* _EXERCISE 1_
Answer these questions from the supplied passage:
(a) What was the partly completed puzzle slid onto?
(b) Which artist did the visual literacy campaign begin with?
(c) Where does the painting Senecio now reside?
* _EXERCISE 2_
Reproduce the supplied passage word for word, starting with "So with only" and going on through "symmetrical or asymmetrical?".

* _SUPPLIED PASSAGE_
◇ ◇ ◇ ◇ ◇

We slid what little of the puzzle we had completed onto an unused presentation board so that it could be stored outside. The board allows us to leave the puzzle on the picnic table over night tucked safely from the family of four rambunctious raccoons and other neighborhood nocturnal wildlife who have adopted my boy's ninja warrior pool as a watering hole—check out the foot print!
So with only a few days of summer left, unplug in the great outdoors!
This summer we launched a visual literacy campaign inside my guild. We began with observational exercises. I call this close looking. The goal is to discover and decode the phonics of visual art—line, texture, value, shape, color. We began with Paul Klee.
Paul Klee wanted his make-believe faces to be truer than true ones. He wanted to portray complex emotions in his simple paintings, not just what the eye is able to see on the outside. Head of a Man, Going Senile or Senecio, is a perfect painting to learn just how he accomplished this task.
Spend some time exploring Klee's original.
Always use art vocabulary to guide the observation:
What is the personality of the lives in the painting?
What geometric shapes do you see?
Is the composition symmetrical or asymmetrical?
Is the texture smooth or rough?
Are the values bright or dull?
Is the color warm or cool?
Is the portraiture realistic or abstract?
This particular work was painted in 1922 while Paul Klee was teaching at the Bauhaus in Welmar. The painting now resides in the Kunstmuseum Basel in Switzerland.
Klee is famous for his experiments with bold color. In this painting, notice how the variations of color in the face contrast with each other and how the combined facial colors contrast with the bright orange background. Look closely, notice how the hot red eyes seem to jump off the canvas.
The simple, flat construction of the shapes is child-like—quintessential Klee. Klee used simple geometry to communicate complex mood and this is what makes his art unique.

◇ ◇ ◇ ◇ ◇

* _Stored data entries_
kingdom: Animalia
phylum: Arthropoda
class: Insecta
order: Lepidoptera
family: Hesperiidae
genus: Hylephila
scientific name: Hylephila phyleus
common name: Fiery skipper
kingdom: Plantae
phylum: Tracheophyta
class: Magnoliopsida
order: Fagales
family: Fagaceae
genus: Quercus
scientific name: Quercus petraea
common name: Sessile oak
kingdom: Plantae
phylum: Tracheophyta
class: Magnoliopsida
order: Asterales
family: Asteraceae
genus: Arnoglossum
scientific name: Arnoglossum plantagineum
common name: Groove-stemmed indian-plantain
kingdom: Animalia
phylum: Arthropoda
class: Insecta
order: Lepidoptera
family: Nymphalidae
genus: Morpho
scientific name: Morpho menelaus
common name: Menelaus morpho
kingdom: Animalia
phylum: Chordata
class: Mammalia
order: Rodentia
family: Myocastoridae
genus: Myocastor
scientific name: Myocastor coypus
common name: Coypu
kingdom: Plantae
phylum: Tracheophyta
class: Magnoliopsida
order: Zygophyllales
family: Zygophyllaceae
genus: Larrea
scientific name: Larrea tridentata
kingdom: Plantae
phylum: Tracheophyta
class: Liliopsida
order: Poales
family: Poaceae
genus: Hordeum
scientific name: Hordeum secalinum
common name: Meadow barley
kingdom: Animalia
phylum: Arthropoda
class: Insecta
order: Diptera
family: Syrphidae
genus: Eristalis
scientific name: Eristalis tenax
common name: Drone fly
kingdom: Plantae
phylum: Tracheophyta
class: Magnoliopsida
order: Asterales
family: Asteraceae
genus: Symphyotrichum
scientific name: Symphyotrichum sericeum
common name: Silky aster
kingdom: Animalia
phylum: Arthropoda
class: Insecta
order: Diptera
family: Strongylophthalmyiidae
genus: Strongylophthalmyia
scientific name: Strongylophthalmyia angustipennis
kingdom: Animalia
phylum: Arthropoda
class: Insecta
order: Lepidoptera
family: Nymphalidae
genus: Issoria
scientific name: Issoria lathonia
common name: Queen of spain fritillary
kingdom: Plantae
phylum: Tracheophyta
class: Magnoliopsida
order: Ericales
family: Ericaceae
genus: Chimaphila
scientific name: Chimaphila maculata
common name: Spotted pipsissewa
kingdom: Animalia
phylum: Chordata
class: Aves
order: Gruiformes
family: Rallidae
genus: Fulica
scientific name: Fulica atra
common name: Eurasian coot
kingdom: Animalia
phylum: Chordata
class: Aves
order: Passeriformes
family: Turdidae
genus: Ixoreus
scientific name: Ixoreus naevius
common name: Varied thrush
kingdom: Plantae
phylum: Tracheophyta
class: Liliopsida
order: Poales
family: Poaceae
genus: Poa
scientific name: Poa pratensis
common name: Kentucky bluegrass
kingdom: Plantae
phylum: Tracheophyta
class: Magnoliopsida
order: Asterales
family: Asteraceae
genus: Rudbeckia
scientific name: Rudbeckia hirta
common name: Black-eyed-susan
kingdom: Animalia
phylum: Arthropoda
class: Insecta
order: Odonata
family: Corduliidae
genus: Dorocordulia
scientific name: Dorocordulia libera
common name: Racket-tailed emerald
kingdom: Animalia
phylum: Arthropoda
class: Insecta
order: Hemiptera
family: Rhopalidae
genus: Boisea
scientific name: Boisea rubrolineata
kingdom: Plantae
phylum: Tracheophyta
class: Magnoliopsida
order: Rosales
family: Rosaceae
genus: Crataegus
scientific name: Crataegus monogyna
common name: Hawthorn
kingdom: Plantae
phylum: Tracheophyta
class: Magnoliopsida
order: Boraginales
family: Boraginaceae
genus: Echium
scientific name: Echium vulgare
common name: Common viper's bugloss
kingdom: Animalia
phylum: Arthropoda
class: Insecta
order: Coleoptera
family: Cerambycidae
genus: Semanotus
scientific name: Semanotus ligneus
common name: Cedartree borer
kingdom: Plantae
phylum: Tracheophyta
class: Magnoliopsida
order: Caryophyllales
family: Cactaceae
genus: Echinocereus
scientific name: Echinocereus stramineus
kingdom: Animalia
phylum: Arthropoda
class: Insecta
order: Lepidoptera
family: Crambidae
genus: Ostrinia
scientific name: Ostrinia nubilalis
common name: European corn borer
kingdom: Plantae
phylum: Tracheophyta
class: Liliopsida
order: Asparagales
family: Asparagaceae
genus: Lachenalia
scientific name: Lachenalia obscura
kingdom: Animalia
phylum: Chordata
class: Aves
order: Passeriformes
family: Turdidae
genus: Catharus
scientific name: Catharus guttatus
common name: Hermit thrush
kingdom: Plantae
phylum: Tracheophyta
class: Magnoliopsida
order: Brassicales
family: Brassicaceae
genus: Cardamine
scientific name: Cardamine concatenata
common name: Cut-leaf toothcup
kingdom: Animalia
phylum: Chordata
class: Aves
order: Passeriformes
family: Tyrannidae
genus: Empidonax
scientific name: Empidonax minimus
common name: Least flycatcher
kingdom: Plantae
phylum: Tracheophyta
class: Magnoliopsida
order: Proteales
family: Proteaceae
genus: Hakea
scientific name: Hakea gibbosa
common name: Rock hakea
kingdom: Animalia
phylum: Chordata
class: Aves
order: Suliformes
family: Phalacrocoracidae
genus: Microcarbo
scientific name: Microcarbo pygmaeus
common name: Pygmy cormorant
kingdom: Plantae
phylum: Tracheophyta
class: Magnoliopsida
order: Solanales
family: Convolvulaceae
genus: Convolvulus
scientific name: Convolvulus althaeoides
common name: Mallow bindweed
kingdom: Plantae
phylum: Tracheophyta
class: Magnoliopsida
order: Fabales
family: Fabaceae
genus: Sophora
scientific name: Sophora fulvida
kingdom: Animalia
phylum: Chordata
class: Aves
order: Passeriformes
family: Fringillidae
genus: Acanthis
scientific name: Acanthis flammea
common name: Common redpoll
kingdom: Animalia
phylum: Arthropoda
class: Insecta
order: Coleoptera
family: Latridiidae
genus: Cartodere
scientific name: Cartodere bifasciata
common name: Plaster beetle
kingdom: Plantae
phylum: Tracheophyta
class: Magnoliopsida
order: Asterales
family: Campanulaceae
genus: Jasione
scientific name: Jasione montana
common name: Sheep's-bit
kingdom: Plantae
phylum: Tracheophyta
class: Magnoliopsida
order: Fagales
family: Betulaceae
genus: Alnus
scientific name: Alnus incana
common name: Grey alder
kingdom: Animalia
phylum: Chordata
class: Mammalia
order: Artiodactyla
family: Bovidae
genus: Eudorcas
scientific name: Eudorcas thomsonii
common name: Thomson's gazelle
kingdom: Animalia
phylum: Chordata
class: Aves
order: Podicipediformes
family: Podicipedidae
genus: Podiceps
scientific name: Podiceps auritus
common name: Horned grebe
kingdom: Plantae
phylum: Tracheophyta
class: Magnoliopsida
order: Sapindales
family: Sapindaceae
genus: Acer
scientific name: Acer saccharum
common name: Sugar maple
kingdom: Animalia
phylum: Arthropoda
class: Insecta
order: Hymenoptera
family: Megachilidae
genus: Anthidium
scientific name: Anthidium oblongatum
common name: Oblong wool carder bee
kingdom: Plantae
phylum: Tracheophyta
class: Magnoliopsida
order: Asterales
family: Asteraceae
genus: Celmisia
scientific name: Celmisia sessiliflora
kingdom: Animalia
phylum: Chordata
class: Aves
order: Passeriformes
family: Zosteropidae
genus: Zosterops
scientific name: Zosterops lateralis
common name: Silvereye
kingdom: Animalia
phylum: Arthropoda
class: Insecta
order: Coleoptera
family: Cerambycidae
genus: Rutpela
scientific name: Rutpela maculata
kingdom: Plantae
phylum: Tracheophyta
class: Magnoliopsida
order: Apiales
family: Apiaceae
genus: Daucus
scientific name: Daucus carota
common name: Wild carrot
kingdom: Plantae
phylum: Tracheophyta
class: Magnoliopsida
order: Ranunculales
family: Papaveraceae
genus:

◇ ◇ ◇ ◇ ◇

* _REPLY 1_
(a) An unused presentation board.
(b) Paul Klee.
(c) The Kunstmuseum Basel in Switzerland.

* _REPLY 2_
So with only a few days of summer left, unplug in the great outdoors!
This summer we launched a visual literacy campaign inside my guild. We began with observational exercises. I call this close looking. The goal is to discover and decode the phonics of visual art—line, texture, value, shape, color. We began with Paul Klee.
Paul Klee wanted his make-believe faces to be truer than true ones. He wanted to portray complex emotions in his simple paintings, not just what the eye is able to see on the outside. Head of a Man, Going Senile or Senecio, is a perfect painting to learn just how he accomplished this task.
Spend some time exploring Klee's original.
Always use art vocabulary to guide the observation:
What is the personality of the lives in the painting?
What geometric shapes do you see?
Is the composition symmetrical or asymmetrical?